独米PR戦略会社のケクトスCNCが日米欧6カ国の世論調査で、新型コロナウイルスでの政府による企業支援の現状の評価をそれぞれの自国民に尋ねたところ、日本は6カ国の中で最低だったことが分かった。調査は、6カ国の各国1千人を対象にしたもので、「政府の支援が必要な企業に届いている」と答える割合が最も高かったのはフランス(51%)で、最低との評価となった日本は11%だった。日本政府の企業支援の評価が低かったことについて、同社では「企業支援の不満や経済不安が要因だ」と指摘した。
観光庁の発表によると、5月に日本を訪れた外国人は、1700人にとどまり、過去最少だった4月の2900人を下回り、最少を更新したことが分かった。前年同月比99.9%もの減少で、背景には新型コロナウイルス感染拡大防止で採られている入国制限がある。訪日外国人客の減少は8カ月連続となり、入国制限の緩和・解除が見通せない中で、政府は「Go To キャンペーン」の展開を通じて関連業界への支援を図る考えである。
日本財団が17〜19歳の男女を対象にした「学業と9月入学」をテーマにした意識調査によると、休校で最も困ったことを尋ねたところ、最多が「学業」の37.4%に上った。次いで、「友達とのコミュニケーション」(20.3%)、「受験や進学・就職」(17.8%)が続いた。また、来年度からの導入が見送られた9月入学については、「賛成」(38.4%)と「反対」(31.2%)でほぼ拮抗した。それぞれの理由の最多は、賛成派が「休校による授業の遅れを取り戻せる」で、反対派が「入学試験に影響する」が挙げられた。
財務省は貿易統計で5月の輸出は前年同月比28.3%減の4兆1845億円だったと発表した。下落率はリーマン・ショックの影響のあった2009年9月以来、10年8か月ぶりの水準となった。世界的な新型コロナウイルス感染拡大が響いたもので、特に米国向けの自動車輸出は同78.9%と大幅に落ち込んだ。一方、輸入も26.2%減の5兆182億円となり、10年7か月ぶりの下げ幅となった。まさに、ウイルス感染拡大による貿易不振が響き、依然、出口が見えない潮流となっている。

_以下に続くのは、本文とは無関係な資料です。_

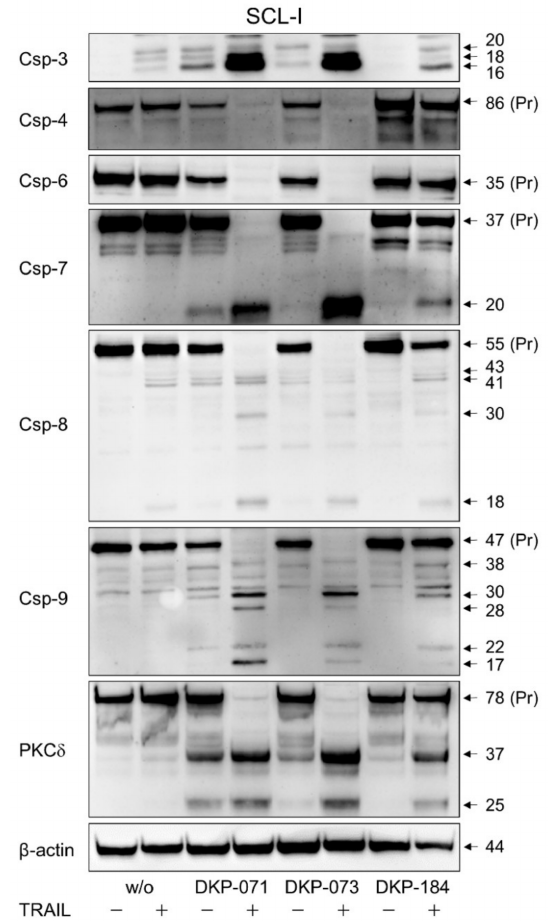
Figure 4. Enhanced caspase activation in course of combined treatment. Protein extracts of SCL-I cells treated for 24 h with indirubins (DKP-071, -073 and -184, 10 µ M), TRAIL (50 ng/mL) or the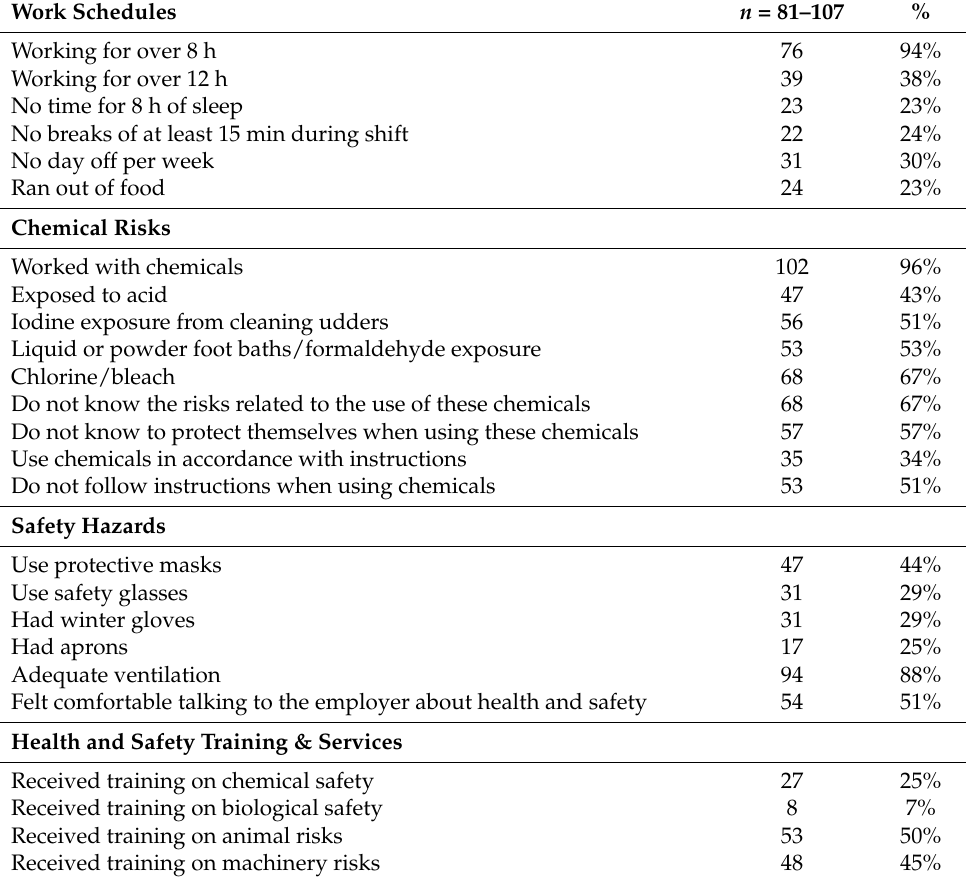
Table 1. 2019 Health and Safety Survey: Working conditions in Vermont dairy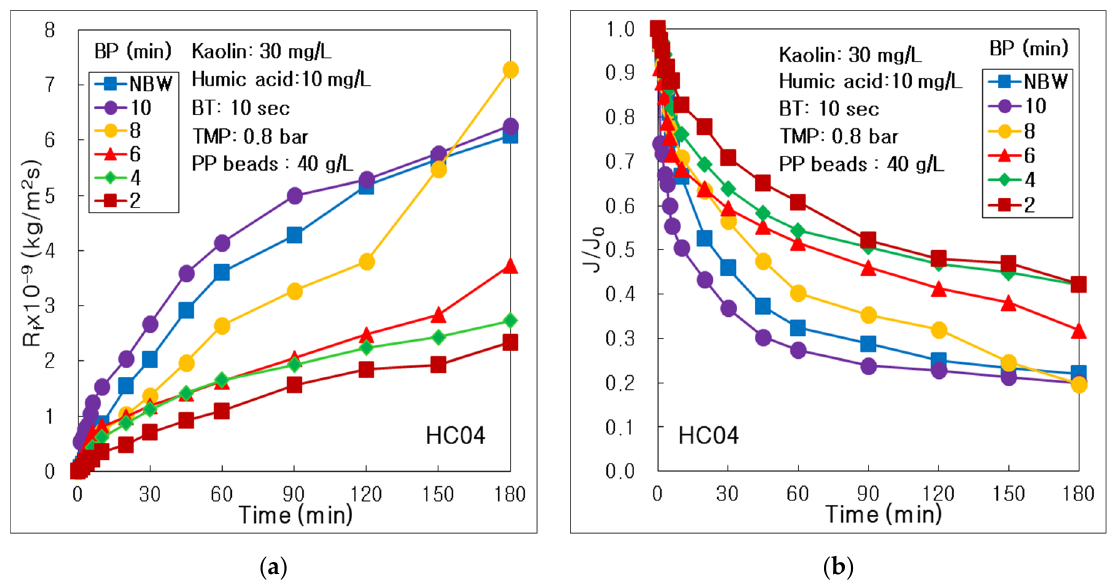
Figure 7. Influence of water backwashing period (BP) in the combined process of seven channel alumina MF (HC04) and PP beads with UV irradiation and periodic water backwashing: ( a ) Resistance of membrane fouling; ( b ) Dimensionless permeate flux. Table 8. Influence of water backwashing period on filtration factors in the combined process of seven channel alumina MF (HC04) membrane and PP beads with periodic water backwashing. BP (min) NBW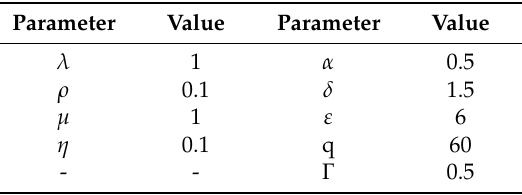
Table 5. The control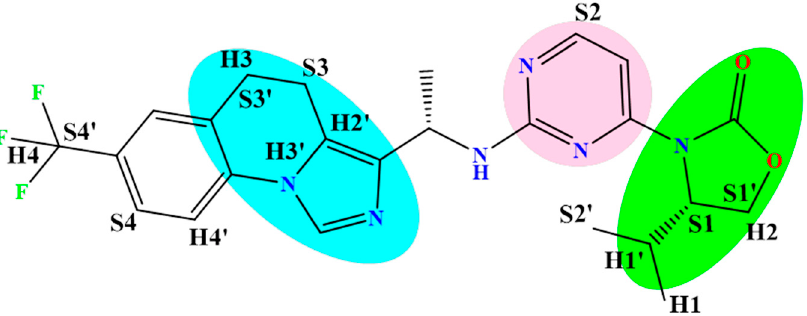
Figure 2. The steric (S and S ′ ) and hydrophobic (H and H ′ ) modification of favorable and non-favorable functional points in reference compound (RC-01). The green represents the oxazolidine moiety, pink represents the pyrimidine moiety, and cyan represents the imidazole moiety.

日本労働組合総連合会(連合)の調査によると、新型コロナウイルス感染拡大対策でのテレワーク(在宅勤務)をした人の51.5%が「通常勤務より長時間労働になった」と越えていることが分かった。また、テレワークのメリットとして(複数回答)、「通勤がないため、時間を有効活用できる」(74.6%)が挙げられる一方、デメリットでは「通勤時間とそれ以外の時間の区別が付けられない」(44.9%)が挙げられた。